Finding and keeping qualified workers remains among the primary economic issues facing Northeast Florida business leaders in 2023, continuing their concerns from 2022.
Uncertainty, including the question of a recession, underlies the challenges.
Northeast Florida leaders offer their insight into how they plan to take on the challenges of the next 12 months.
CEO, Leadership Jacksonville
The primary economic issue facing community leadership is uncertainty about factors that include inflation, a looming recession or lack of affordable housing.
All of these challenges affect our ability to plan, take risks and be innovative.
We are rising to the challenge by listening, identifying ways to take bold action and working collectively toward progress as a community.
As a nontraditional nonprofit with partners and alumni who represent vibrant community leadership across the corporate, government and nonprofit sectors, the solution is collaboration at a time when Jacksonville is poised to capitalize on its momentum.
CEO, PS27 Ventures
The primary economic issue facing business innovation is attracting and retaining high-quality talent and skills.
Venture capital and startups are taking on the challenge of hiring top talent using several approaches.
One is remote work. Top individuals are more interested in a flexible, hybrid work model allowing startups to gain access to highly experienced talent.
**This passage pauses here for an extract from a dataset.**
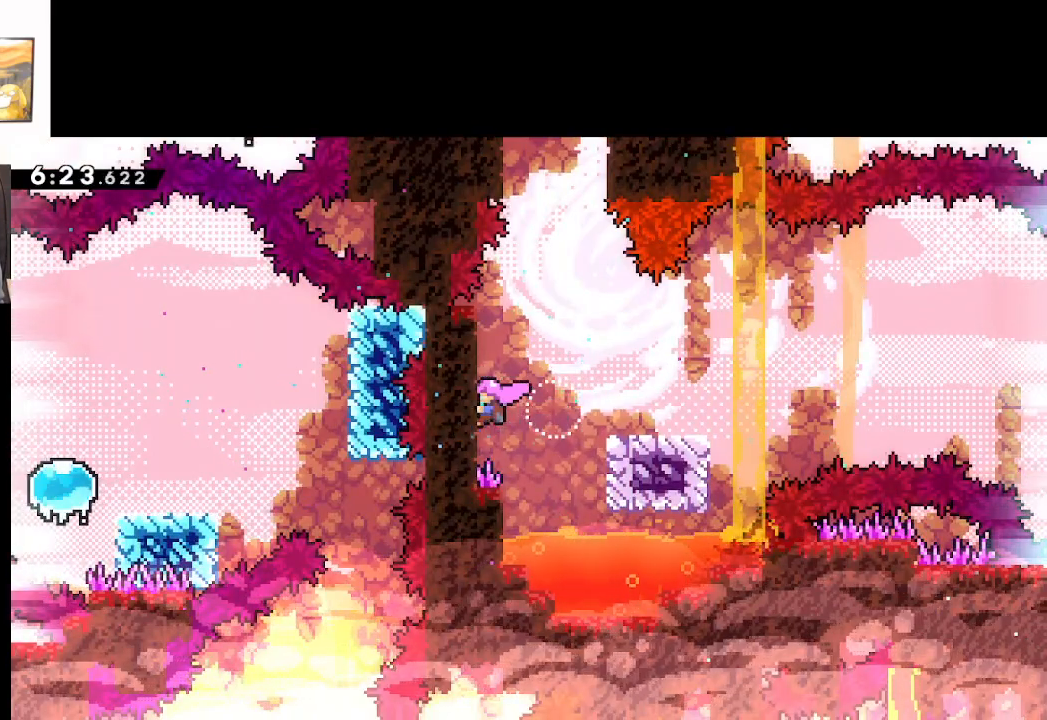
{"buttons": ["L2"], "left_stick": "center", "events": []}
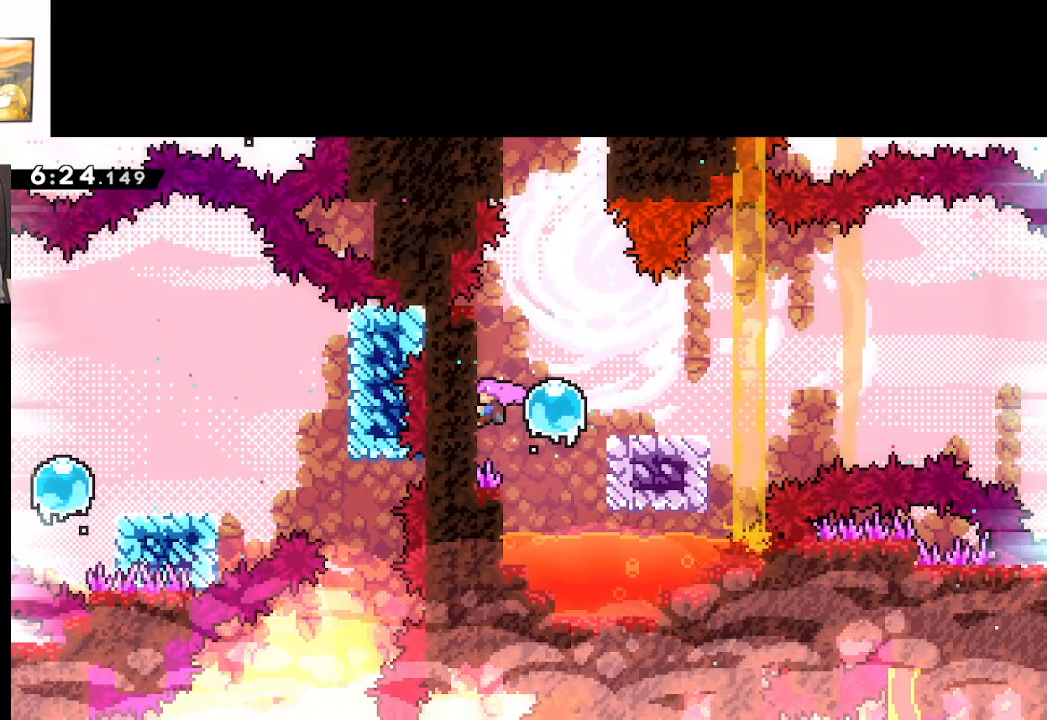
{"buttons": ["L2"], "left_stick": "center", "events": []}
Internships and apprenticeships are another solution. Startups are building their own supply of technical talent from within.
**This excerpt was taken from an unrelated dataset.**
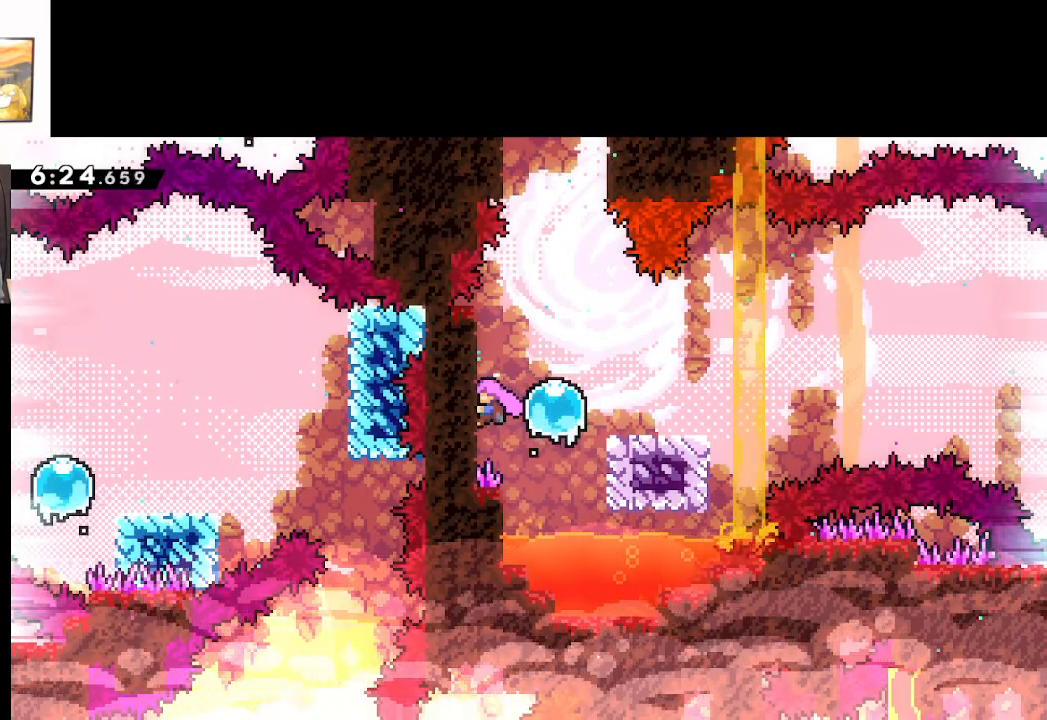
{"buttons": ["L2"], "left_stick": "center", "events": []}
Startup companies used to recruit people from large tech companies, but today, it’s easier in some ways to develop skills with less experienced workers.
North Florida Market President, TD Bank; 2023 chair, JAXUSA Partnership
The primary economic issue facing economic development is talent attraction and development.
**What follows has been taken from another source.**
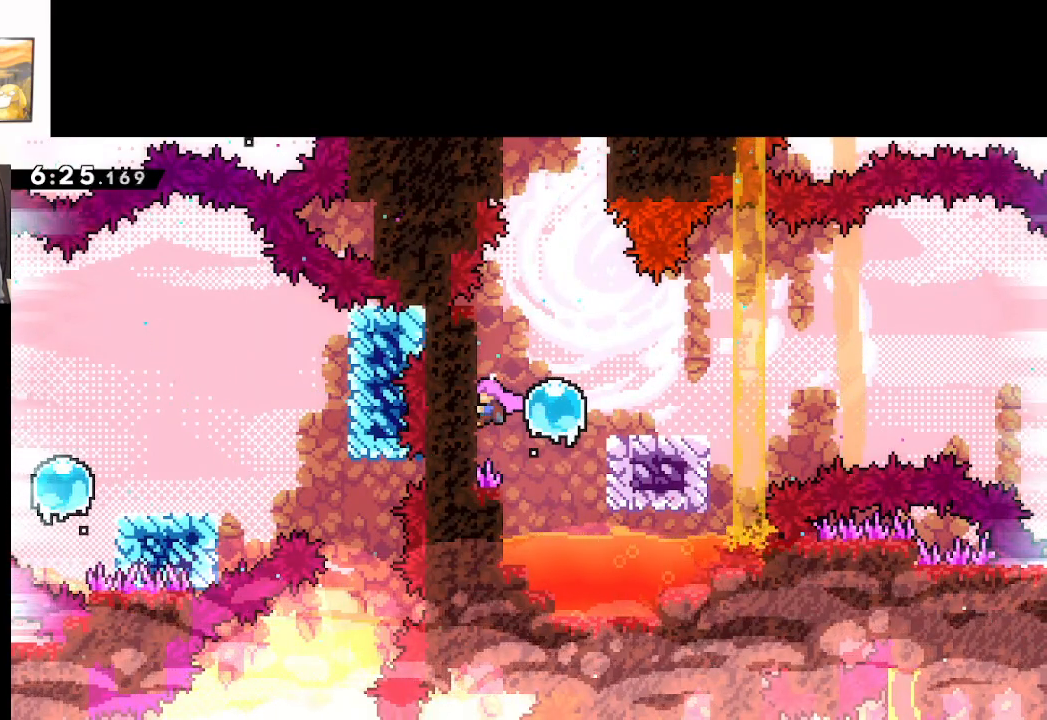
{"buttons": [], "left_stick": "center", "events": [[233, "A", "down"], [333, "left_stick", "right"], [383, "A", "up"], [467, "L2", "up"], [467, "left_stick", "center"]]}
By continuing to attract investments and jobs in targeted industries, we can retain and attract specialized talent.
Fintech is a great example. Look at Paysafe making Jacksonville its North American headquarters.
This brings opportunity in related industries like banking, and TD Bank pledged to bring 200 jobs with its new contact center.
That’s huge for people looking at our region and shows companies we have the talent they need and that we’ll keep growing our talent pool.
Our method of recruitment and development through the Find Your JAX talent attraction campaign is considered a best practice, as is the Earn Up initiative to connect educators and businesses in providing talent, internships, etc., and reaching students directly.
CEO, HCA Florida Memorial Hospital
The primary economic issue facing health care revolves around the mounting pressures of labor shortages coupled with inflation and the corresponding government’s response.
The biggest issues for our industry in 2023 are mounting pressures from inflation and labor costs.
It is too early to judge how this will evolve and how the government will respond.
HCA Healthcare believes we do have reasonable insight into demand, payer mix and acuity next year, which we expect to remain stable.
Owner, Standard Feed & Seed
The primary economic issue facing the retail industry is the adverse impact that inflation is having on customers’ disposable income and its effect on spending decisions.
This past year, our customers have made it abundantly clear to us through their purchasing decisions that they are more concerned with overall value and a lower price point than ever before.
So therein lies our challenge, which is to constantly find ways to provide them with the best possible products at the best possible prices.
This has been difficult given all the inflationary pressures of late, especially regarding commodities like corn, wheat and fertilizer, whose prices have been exacerbated by the war in Ukraine.
It also means finding new and comparable products at a better price point as well as offering smaller quantities at a lower overall price.